The intention is to reach a deal that would allow Congress to raise the debt ceiling in February.
House Democratic leaders, including Speaker Nancy Pelosi (D-Calif.), have pushed for a “pay as you go," or “pay-go," law, but have run into objections from key Senate Democrats.
Senate Budget Committee Chairman Kent Conrad (D-N.D.) is leading the Senate’s charge to create an independent commission to examine the long-term fiscal outlook and propose a new budgetary framework that would be subject to an un-amendable, “take it or leave it” vote in both chambers.
Leadership aides say both sides are beginning to bend, especially after a furious round of saber-rattling over raising the federal debt ceiling that led Democrats in both chambers to conclude that, in the absence of a compromise, they faced mutually assured destruction.
Speaking to The Hill on Friday, Conrad confirmed that the goal of the talks is to trade a pay-go law for a fiscal reform commission acceptable to both chambers.
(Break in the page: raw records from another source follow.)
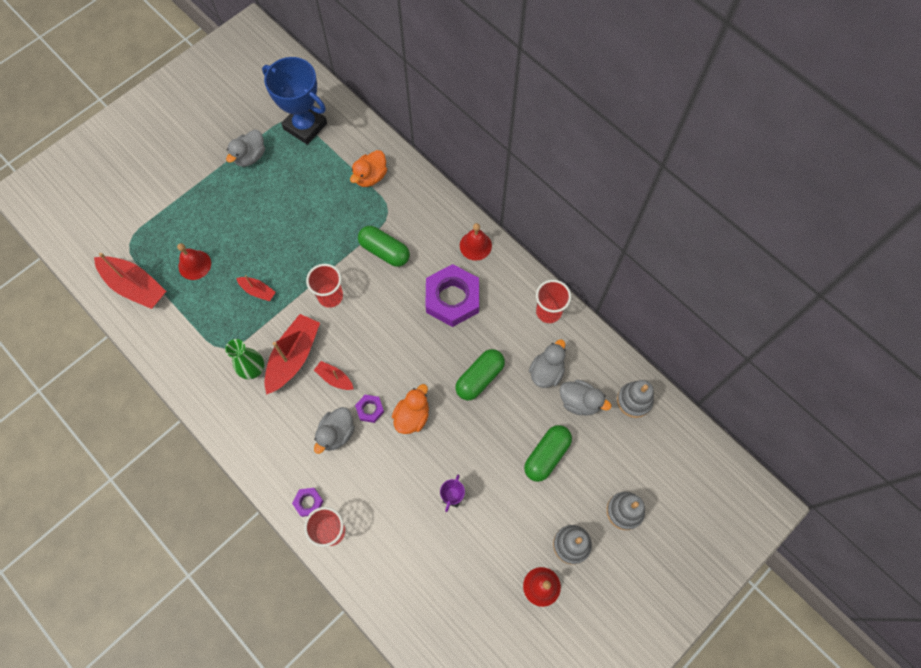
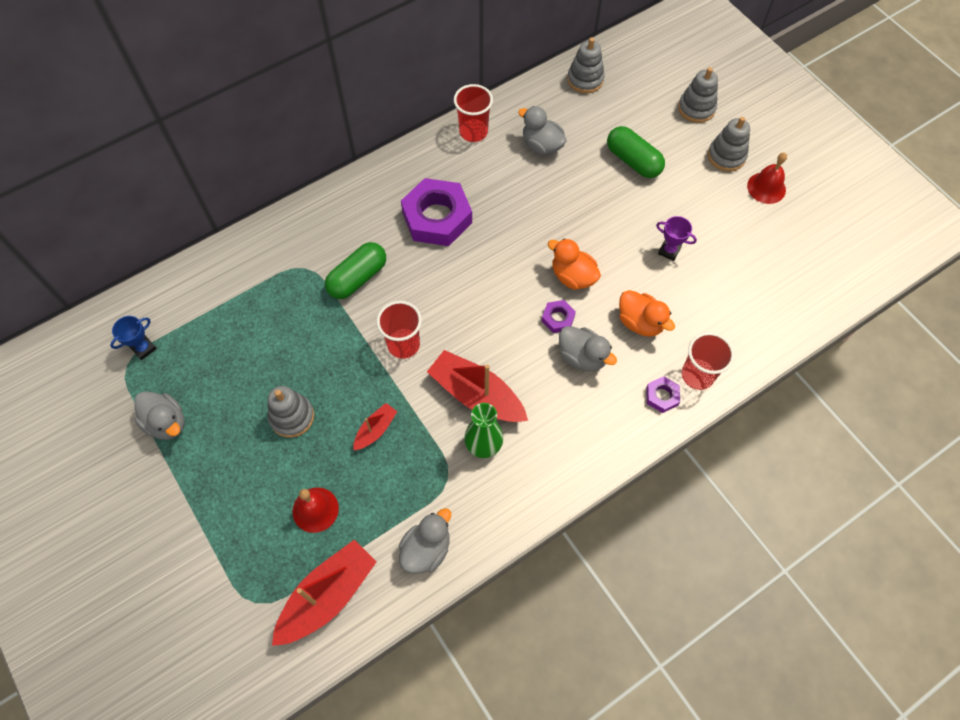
camera: 80 degrees left, 5 degrees down
(262, 233) = (292, 417): none -> grey stacking toy
(305, 126) = (144, 348): blue trophy -> blue trophy, size x0.43
(334, 378) = (513, 351): red boat -> none
(370, 177) = (248, 280): orange duck -> orange duck (640, 322)
(475, 245) = (376, 185): red bell -> none
(479, 378) = (538, 206): green capsule -> none
(579, 402) = (579, 123): grey duck -> grey duck (426, 549)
He said Pelosi’s willingness to consider commission proposals has brought the two sides closer, and he added that “reasonable progress” was being made on a statutory pay-go proposal that he could accept as “workable.”
Pelosi and Conrad are getting help from Vice President Joe Biden, Treasury Secretary Timothy Geithner and other administration officials.
But Conrad cautioned that an agreement is a long way off.
“We still have a fair ways to go before we can reach any kind of conclusion,” he said.
Raising the debt ceiling has become the bigger bargaining chip in the fight.
Democrats in both chambers have threatened to block a proposed debt limit increase of $1.9 trillion to the $12.1 trillion debt limit if the other body didn’t give in to their demands.
Conrad secured pledges from at least a dozen senators to reject any debt limit increase without a commission bill attached, and conservative Blue Dog Democrats warned that they would do the same without a Senate concession to accept pay-go legislation.
On their last workday of the year, the House on Wednesday passed — with Blue Dog support — a standalone $290 billion debt ceiling increase. If the Senate approves that short-term increase, it would give both chambers until mid-February to reach agreement on the other issues.
Both sides want to avoid a situation wherein the U.S. would go beyond its debt limit and face the prospect of defaulting on its debts.
Speaking to reporters on Wednesday, Pelosi hinted at the discussions and expressed a newfound openness to consider a commission — along with certain unspecified conditions.
“There is talk of putting a commission together to review entitlements, the impact on our budget. And we are open to — all of us are open to those discussions,” Pelosi said. “We will look at that and see where we can come to agreement on that.”
“But it’s also possible that the key decision point will be in February,” he said.
While there are considerable logistical obstacles in front of anything other than the Senate’s quick adoption of the House’s short-term debt limit increase, Conrad and other Senate leaders still haven’t reached agreement among themselves on what specific commission proposal could garner 60 Senate votes.
Pelosi on Wednesday indicated that she intends to leverage the Senate’s own lack of consensus on a commission as much as she can.
“We will come to terms on a commission — by the way, one that can pass the Senate,” Pelosi said.
She said the current proposal can’t pass in the Senate, so discussions should center around a commission that would pass muster in both chambers.
Discussions should center around something that can win approval, rather than something that “some people think should happen but doesn’t really have the votes,” Pelosi said.